I love Rizzo’s time with the Cubs, and I think he has productive years ahead of him, despite mixed results in 2020 and 2021, and the ongoing back stuff. It’s reasonable to conclude that his best days are behind him, but if we’re talking two or three years at a time when the Cubs aren’t balling out on the roster anyway, I can see there being useful production there.
Still, the market has a LOT of bat options out there still (particularly in the outfield), and there are also those intriguing Padres discussions that the Cubs haven’t been able to continue during the lockout (i.e., buying a prospect package while taking on Eric Hosmer – which makes sense only if you can use him a little bit at first base in a platoon role). You also have a number of other theoretical pursuers for Rizzo who might want to jump immediately, rather than risking waiting out Freddie Freeman or Matt Olson and being left holding the bag.
To me, the version where Rizzo comes back to the Cubs that makes sense is the version we talk about for a lot of players like him in the market: the “right” deal doesn’t come together elsewhere, and the Cubs see a player whom they can sign at a great value, who doesn’t negatively impact anything they’re trying to do long-term, whom they can use to give themselves a why-the-heck-not shot in the first half of 2022, and who could be traded if competitiveness stays out of reach. I don’t know whether Rizzo is going to WANT to be a possible trade chip with the Cubs again, so that’s a theoretical hurdle, but if there isn’t a better offer out there, he might still come back to the Cubs anyway.

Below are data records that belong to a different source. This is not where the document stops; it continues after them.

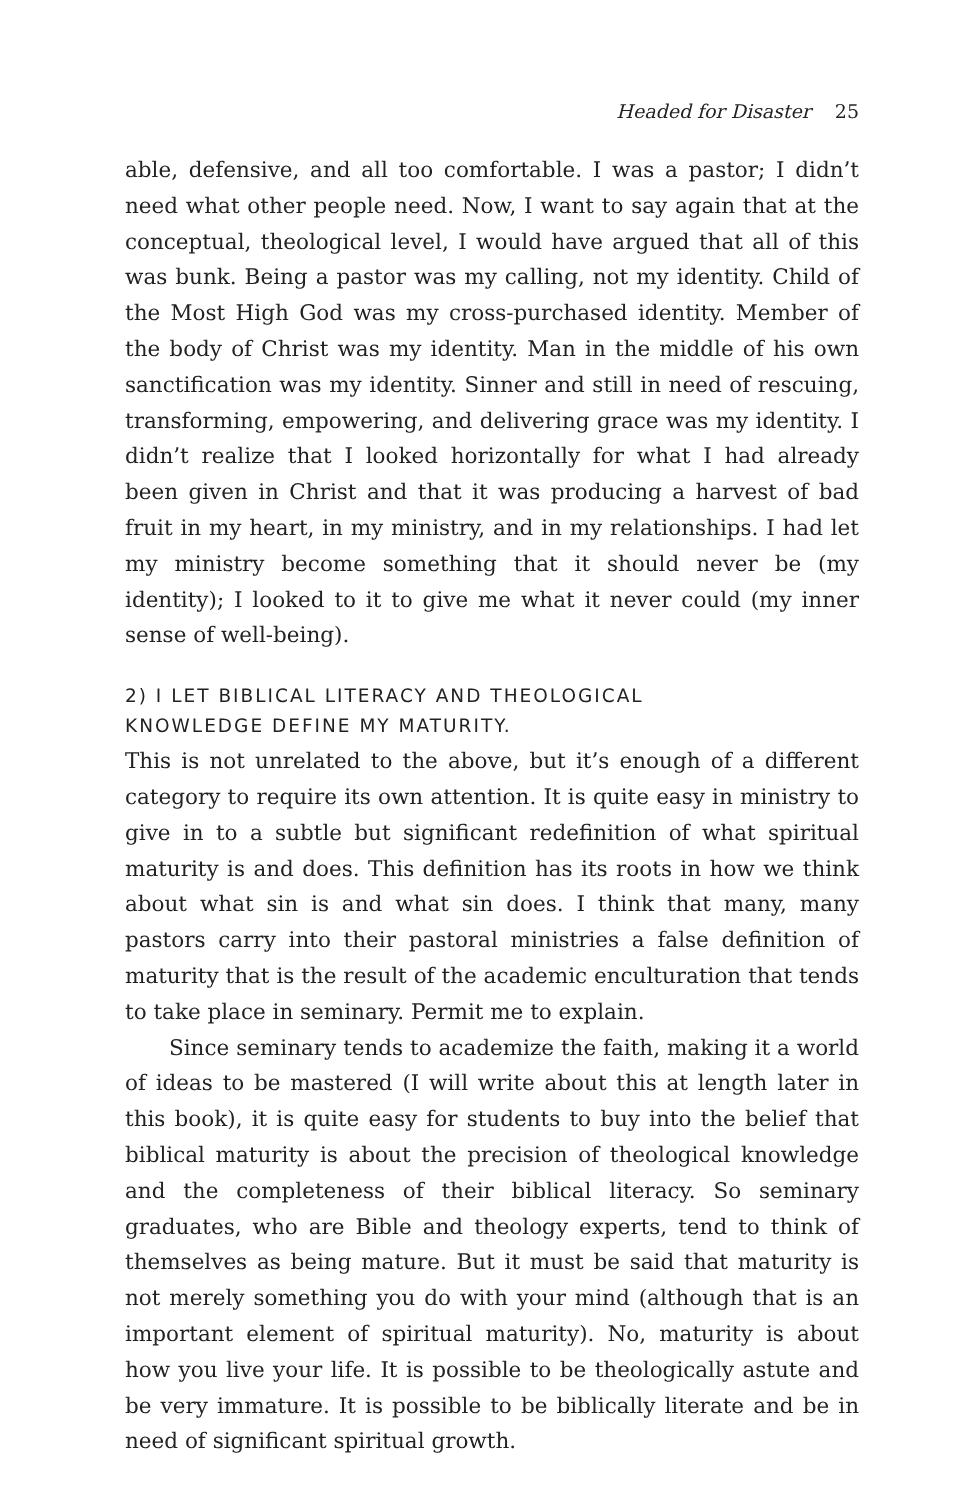Headed for Disaster 25
able, defensive, and all too comfortable. I was a pastor; I didn’t need what other people need. Now, I want to say again that at the conceptual, theological level, I would have argued that all of this was bunk. Being a pastor was my calling, not my identity. Child of the Most High God was my cross-purchased identity. Member of the body of Christ was my identity. Man in the middle of his own sanctification was my identity. Sinner and still in need of rescuing, transforming, empowering, and delivering grace was my identity. I didn’t realize that I looked horizontally for what I had already been given in Christ and that it was producing a harvest of bad fruit in my heart, in my ministry, and in my relationships. I had let my ministry become something that it should never be (my identity); I looked to it to give me what it never could (my inner sense of well-being).
2) I LET BIBLICAL LITERACY AND THEOLOGICAL
KNOWLEDGE DEFINE MY MATURITY.
This is not unrelated to the above, but it’s enough of a different category to require its own attention. It is quite easy in ministry to give in to a subtle but significant redefinition of what spiritual maturity is and does. This definition has its roots in how we think about what sin is and what sin does. I think that many, many pastors carry into their pastoral ministries a false definition of maturity that is the result of the academic enculturation that tends to take place in seminary. Permit me to explain.
Since seminary tends to academize the faith, making it a world of ideas to be mastered (I will write about this at length later in this book), it is quite easy for students to buy into the belief that biblical maturity is about the precision of theological knowledge and the completeness of their biblical literacy. So seminary graduates, who are Bible and theology experts, tend to think of themselves as being mature. But it must be said that maturity is not merely something you do with your mind (although that is an important element of spiritual maturity). No, maturity is about how you live your life. It is possible to be theologically astute and be very immature. It is possible to be biblically literate and be in need of significant spiritual growth.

That just doesn’t sound like a first phone call situation to me. I would think a first phone call situation involving Rizzo would make sense only if the Cubs also had several other high-impact moves that they KNEW they could make after signing Rizzo (i.e., a more aggressive approach to competing in 2022), so they wanted to get him locked down first for whatever reason. I don’t know how you could know in this moment that you’re definitely going to be able to land a great shortstop, a couple impact relievers, and maybe another quality swing arm. And, frankly, even if the Cubs did pull all that off, I’m not so sure it makes them an obvious on-paper contender anyway.

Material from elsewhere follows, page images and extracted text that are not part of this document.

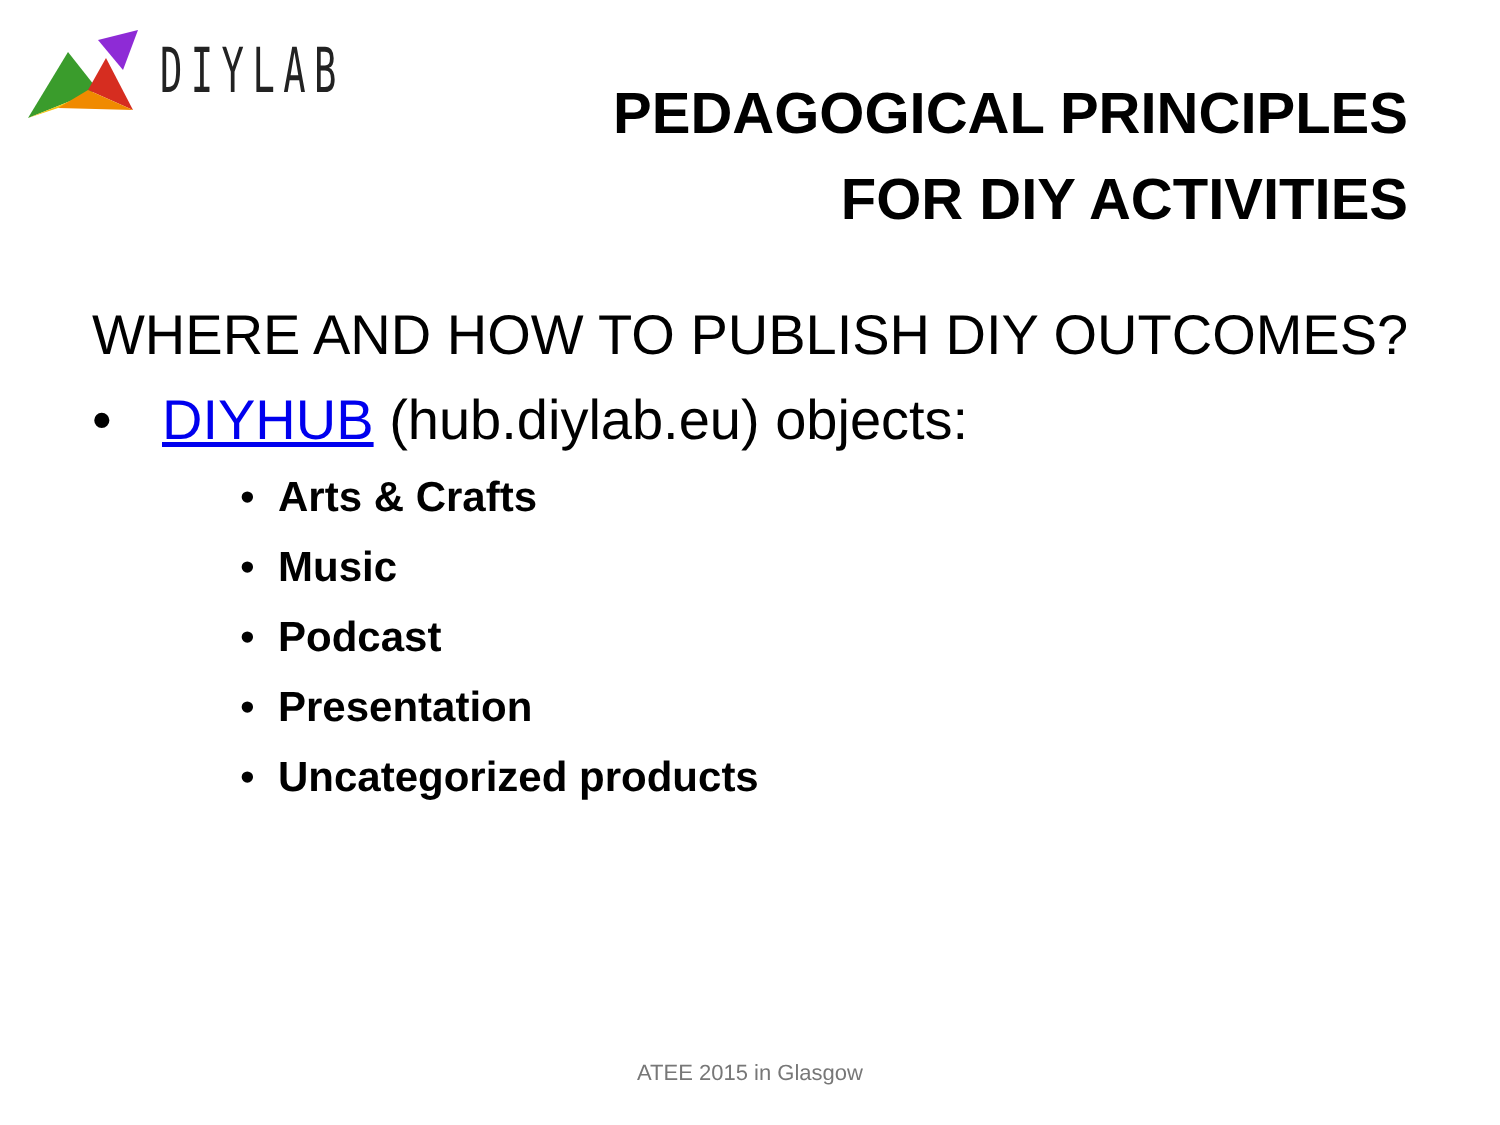DIYLAB
PEDAGOGICAL PRINCIPLES
FOR DIY ACTIVITIES
WHERE AND HOW TO PUBLISH DIY OUTCOMES?
• DIYHUB (hub.diylab.eu) objects:
• Arts & Crafts
• Music
• Podcast
• Presentation
• Uncategorized products
ATEE 2015 in Glasgow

Don’t get me wrong: none of that is to say I’m somehow opposed to the Cubs bringing Rizzo back. It’s not that at all. I’m saying only that, when I think about the furious and frenetic first day after the lockout ends, I’m not sure I see Rizzo as being *THE GUY* the Cubs are trying to sign immediately. I do believe there’s an openness to it. And I can envision scenarios where it makes a lot of sense and winds up a great thing for the Cubs in 2022 and 2023. I just think it would have to be coordinated with some other moves to make the MOST sense, and I think those other moves would also need immediate priority.
Keep your phones warm, Jed and Carter, I guess. And also, even if the Cubs don’t immediately call Rizzo’s people, I still think it’s worth keeping an eye on this and the other first-base-needy teams. Just in case.